- **WORK TASK**
Pictures are not part of the copy; repeat everything else in the records exactly.

- **WORKING DATA**
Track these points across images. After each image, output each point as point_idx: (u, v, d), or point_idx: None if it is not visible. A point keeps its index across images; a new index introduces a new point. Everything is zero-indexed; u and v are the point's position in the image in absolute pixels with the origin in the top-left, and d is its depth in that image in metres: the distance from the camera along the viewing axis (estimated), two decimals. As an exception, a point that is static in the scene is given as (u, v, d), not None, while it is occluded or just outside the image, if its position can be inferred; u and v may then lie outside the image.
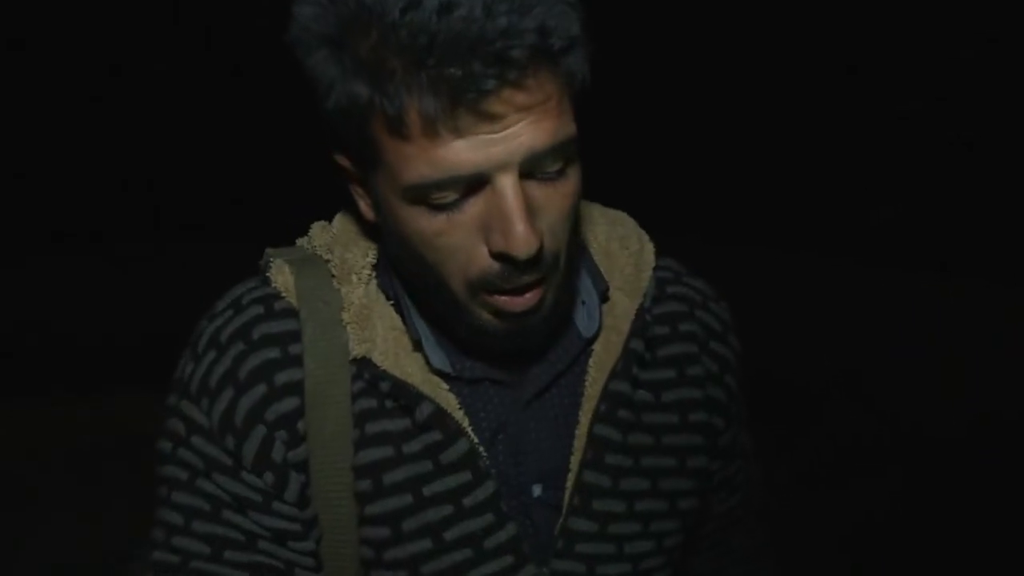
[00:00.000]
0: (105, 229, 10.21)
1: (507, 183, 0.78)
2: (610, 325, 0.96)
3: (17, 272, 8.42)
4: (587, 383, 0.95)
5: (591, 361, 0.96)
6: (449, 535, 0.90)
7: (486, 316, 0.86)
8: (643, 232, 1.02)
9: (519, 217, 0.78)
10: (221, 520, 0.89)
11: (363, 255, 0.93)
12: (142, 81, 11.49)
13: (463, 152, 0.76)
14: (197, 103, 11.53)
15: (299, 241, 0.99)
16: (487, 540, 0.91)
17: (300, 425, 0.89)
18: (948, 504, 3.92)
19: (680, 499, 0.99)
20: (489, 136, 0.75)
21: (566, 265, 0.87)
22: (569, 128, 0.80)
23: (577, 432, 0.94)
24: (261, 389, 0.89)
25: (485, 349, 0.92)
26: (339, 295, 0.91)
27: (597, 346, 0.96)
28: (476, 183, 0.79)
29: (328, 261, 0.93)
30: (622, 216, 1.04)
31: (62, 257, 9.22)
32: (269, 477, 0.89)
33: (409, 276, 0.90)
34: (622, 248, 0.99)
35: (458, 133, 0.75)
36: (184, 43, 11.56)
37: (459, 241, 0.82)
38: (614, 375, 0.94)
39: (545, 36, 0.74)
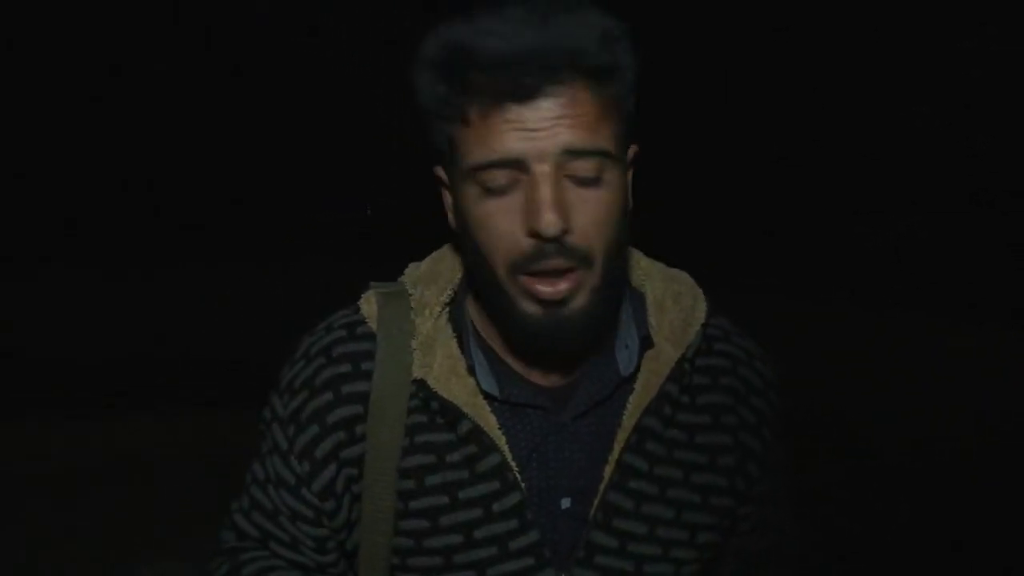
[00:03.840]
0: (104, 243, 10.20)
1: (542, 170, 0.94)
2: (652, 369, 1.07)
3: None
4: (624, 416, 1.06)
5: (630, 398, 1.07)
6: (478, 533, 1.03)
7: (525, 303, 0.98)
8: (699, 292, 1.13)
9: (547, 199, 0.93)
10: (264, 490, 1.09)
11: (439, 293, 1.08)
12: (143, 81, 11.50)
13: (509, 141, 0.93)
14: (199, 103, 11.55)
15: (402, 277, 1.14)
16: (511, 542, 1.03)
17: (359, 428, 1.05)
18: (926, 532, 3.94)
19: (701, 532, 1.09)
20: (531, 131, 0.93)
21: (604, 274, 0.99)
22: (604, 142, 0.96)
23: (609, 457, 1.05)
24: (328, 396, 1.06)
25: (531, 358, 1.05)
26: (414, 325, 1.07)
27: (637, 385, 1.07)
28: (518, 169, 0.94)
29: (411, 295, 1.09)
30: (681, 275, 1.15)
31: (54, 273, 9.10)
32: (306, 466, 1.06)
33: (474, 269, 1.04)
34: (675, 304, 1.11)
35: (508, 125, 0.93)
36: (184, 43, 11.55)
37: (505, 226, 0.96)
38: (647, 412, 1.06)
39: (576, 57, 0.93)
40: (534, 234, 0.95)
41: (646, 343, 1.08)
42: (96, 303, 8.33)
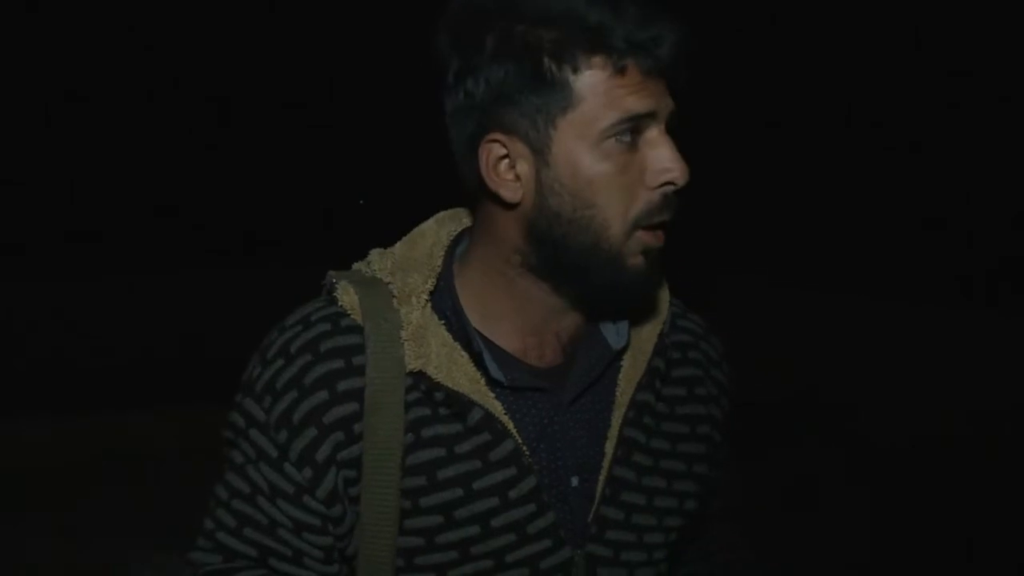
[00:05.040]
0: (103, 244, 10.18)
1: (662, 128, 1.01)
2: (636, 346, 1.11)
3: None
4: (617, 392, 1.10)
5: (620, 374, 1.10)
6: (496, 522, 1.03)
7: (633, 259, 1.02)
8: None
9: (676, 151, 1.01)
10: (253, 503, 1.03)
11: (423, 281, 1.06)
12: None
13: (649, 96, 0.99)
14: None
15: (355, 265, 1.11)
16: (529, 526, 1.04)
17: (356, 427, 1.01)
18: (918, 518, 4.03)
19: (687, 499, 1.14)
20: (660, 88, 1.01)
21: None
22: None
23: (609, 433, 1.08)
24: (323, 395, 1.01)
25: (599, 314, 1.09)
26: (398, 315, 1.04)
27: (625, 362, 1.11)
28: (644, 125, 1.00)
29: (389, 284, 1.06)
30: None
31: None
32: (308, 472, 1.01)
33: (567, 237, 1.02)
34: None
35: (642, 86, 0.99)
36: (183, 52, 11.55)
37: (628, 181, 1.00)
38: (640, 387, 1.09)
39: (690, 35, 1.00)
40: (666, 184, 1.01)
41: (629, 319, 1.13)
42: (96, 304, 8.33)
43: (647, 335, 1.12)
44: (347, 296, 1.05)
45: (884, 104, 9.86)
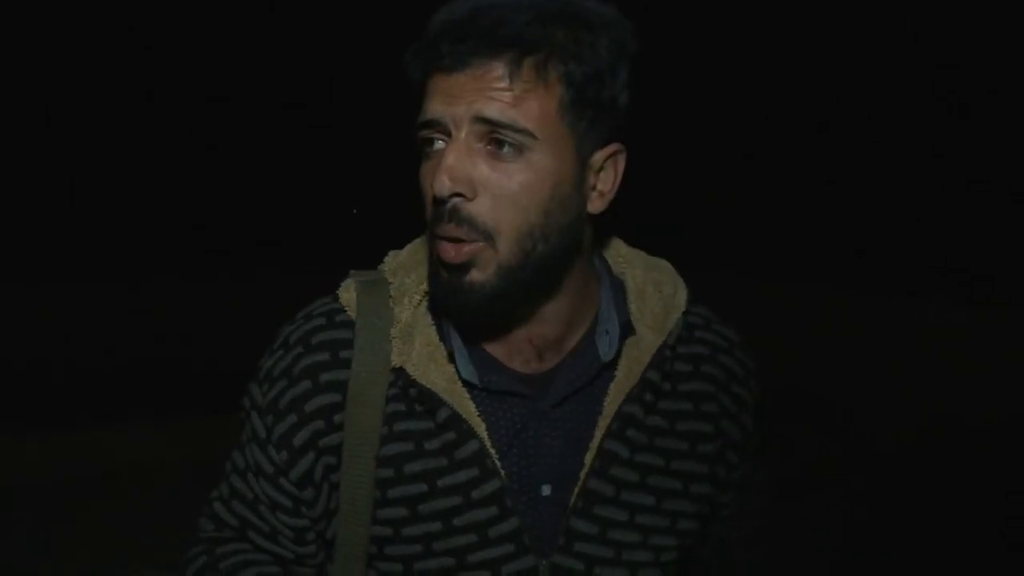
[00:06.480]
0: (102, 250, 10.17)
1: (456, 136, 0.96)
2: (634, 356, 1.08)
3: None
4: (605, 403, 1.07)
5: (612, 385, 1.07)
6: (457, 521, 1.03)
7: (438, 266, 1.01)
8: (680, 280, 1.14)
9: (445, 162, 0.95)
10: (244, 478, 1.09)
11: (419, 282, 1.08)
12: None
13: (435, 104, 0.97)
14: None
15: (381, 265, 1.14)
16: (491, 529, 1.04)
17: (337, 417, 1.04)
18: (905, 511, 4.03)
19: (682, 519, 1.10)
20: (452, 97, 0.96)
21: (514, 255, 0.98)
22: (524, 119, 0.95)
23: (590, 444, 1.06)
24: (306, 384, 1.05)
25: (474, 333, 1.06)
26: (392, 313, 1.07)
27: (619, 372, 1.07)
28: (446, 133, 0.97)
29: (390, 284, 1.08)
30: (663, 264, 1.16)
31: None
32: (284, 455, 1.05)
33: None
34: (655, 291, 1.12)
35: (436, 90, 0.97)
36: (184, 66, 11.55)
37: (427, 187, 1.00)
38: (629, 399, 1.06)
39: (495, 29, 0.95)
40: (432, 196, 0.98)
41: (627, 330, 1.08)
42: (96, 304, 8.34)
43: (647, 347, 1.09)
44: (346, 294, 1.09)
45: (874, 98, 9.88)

- **ANSWER FOR THIS EXERCISE**
Track these points across images. After each image, output each point as point_idx: (u, v, d), or point_idx: None if it is not visible. A point keeps its index across images; a new index introduces a new point. Everything is zero-indexed; u and v are the point's position in the image in absolute pixels with the origin in the top-left, and d is its depth in that image in metres: the distance from the camera along the viewing axis (estimated), two decimals. As an exception, a point that is static in the scene is given as (u, v, d), not None, while it is occluded or just outside the image, if its position can be inferred; u and v may then lie outside the image.
[00:00.000]
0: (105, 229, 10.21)
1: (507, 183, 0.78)
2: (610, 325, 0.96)
3: (17, 272, 8.42)
4: (587, 383, 0.95)
5: (591, 361, 0.96)
6: (449, 535, 0.90)
7: (486, 316, 0.86)
8: (643, 232, 1.02)
9: (519, 217, 0.78)
10: (221, 520, 0.89)
11: (363, 255, 0.93)
12: (142, 81, 11.49)
13: (463, 152, 0.76)
14: (197, 103, 11.53)
15: (299, 241, 0.99)
16: (487, 540, 0.91)
17: (300, 425, 0.89)
18: (948, 504, 3.92)
19: (680, 499, 0.99)
20: (489, 136, 0.75)
21: (566, 265, 0.87)
22: (569, 128, 0.80)
23: (577, 432, 0.94)
24: (261, 389, 0.89)
25: (485, 349, 0.92)
26: (339, 295, 0.91)
27: (597, 346, 0.96)
28: (476, 183, 0.79)
29: (328, 261, 0.93)
30: (622, 216, 1.04)
31: (62, 257, 9.22)
32: (269, 477, 0.89)
33: (409, 276, 0.90)
34: (622, 248, 0.99)
35: (458, 133, 0.75)
36: (184, 43, 11.56)
37: (459, 241, 0.82)
38: (614, 375, 0.94)
39: (545, 36, 0.74)
[00:03.840]
0: (104, 243, 10.20)
1: (542, 170, 0.94)
2: (652, 369, 1.07)
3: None
4: (624, 416, 1.06)
5: (630, 398, 1.07)
6: (478, 533, 1.03)
7: (525, 303, 0.98)
8: (699, 292, 1.13)
9: (547, 199, 0.93)
10: (264, 490, 1.09)
11: (439, 293, 1.08)
12: (143, 81, 11.50)
13: (509, 141, 0.93)
14: (199, 103, 11.55)
15: (402, 277, 1.14)
16: (511, 542, 1.03)
17: (359, 428, 1.05)
18: (926, 532, 3.94)
19: (701, 532, 1.09)
20: (531, 131, 0.93)
21: (604, 274, 0.99)
22: (604, 142, 0.96)
23: (609, 457, 1.05)
24: (328, 396, 1.06)
25: (531, 358, 1.05)
26: (414, 325, 1.07)
27: (637, 385, 1.07)
28: (518, 169, 0.94)
29: (411, 295, 1.09)
30: (681, 275, 1.15)
31: (54, 273, 9.10)
32: (306, 466, 1.06)
33: (474, 269, 1.04)
34: (675, 304, 1.11)
35: (508, 125, 0.93)
36: (184, 43, 11.55)
37: (505, 226, 0.96)
38: (647, 412, 1.06)
39: (576, 57, 0.93)
40: (534, 234, 0.95)
41: (646, 343, 1.08)
42: (96, 303, 8.33)
[00:05.040]
0: (103, 244, 10.18)
1: (662, 128, 1.01)
2: (636, 346, 1.11)
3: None
4: (617, 392, 1.10)
5: (620, 374, 1.10)
6: (496, 522, 1.03)
7: (633, 259, 1.02)
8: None
9: (676, 151, 1.01)
10: (253, 503, 1.03)
11: (423, 281, 1.06)
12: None
13: (649, 96, 0.99)
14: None
15: (355, 265, 1.11)
16: (529, 526, 1.04)
17: (356, 427, 1.01)
18: (918, 518, 4.03)
19: (687, 499, 1.14)
20: (660, 88, 1.01)
21: None
22: None
23: (609, 433, 1.08)
24: (323, 395, 1.01)
25: (599, 314, 1.09)
26: (398, 315, 1.04)
27: (625, 362, 1.11)
28: (644, 125, 1.00)
29: (389, 284, 1.06)
30: None
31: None
32: (308, 472, 1.01)
33: (567, 237, 1.02)
34: None
35: (642, 86, 0.99)
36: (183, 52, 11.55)
37: (628, 181, 1.00)
38: (640, 387, 1.09)
39: (690, 35, 1.00)
40: (666, 184, 1.01)
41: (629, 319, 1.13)
42: (96, 304, 8.33)
43: (647, 335, 1.12)
44: (347, 296, 1.05)
45: (884, 104, 9.86)
[00:06.480]
0: (102, 250, 10.17)
1: (456, 136, 0.96)
2: (634, 356, 1.08)
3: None
4: (605, 403, 1.07)
5: (612, 385, 1.07)
6: (457, 521, 1.03)
7: (438, 266, 1.01)
8: (680, 280, 1.14)
9: (445, 162, 0.95)
10: (244, 478, 1.09)
11: (419, 282, 1.08)
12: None
13: (435, 104, 0.97)
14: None
15: (381, 265, 1.14)
16: (491, 529, 1.04)
17: (337, 417, 1.04)
18: (905, 511, 4.03)
19: (682, 519, 1.10)
20: (452, 97, 0.96)
21: (514, 255, 0.98)
22: (524, 119, 0.95)
23: (590, 444, 1.06)
24: (306, 384, 1.05)
25: (474, 333, 1.06)
26: (392, 313, 1.07)
27: (619, 372, 1.07)
28: (446, 133, 0.97)
29: (390, 284, 1.08)
30: (663, 264, 1.16)
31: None
32: (284, 455, 1.05)
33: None
34: (655, 291, 1.12)
35: (436, 90, 0.97)
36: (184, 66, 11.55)
37: (427, 187, 1.00)
38: (629, 399, 1.06)
39: (495, 29, 0.95)
40: (432, 196, 0.98)
41: (627, 330, 1.08)
42: (96, 304, 8.34)
43: (647, 347, 1.09)
44: (346, 294, 1.09)
45: (874, 98, 9.88)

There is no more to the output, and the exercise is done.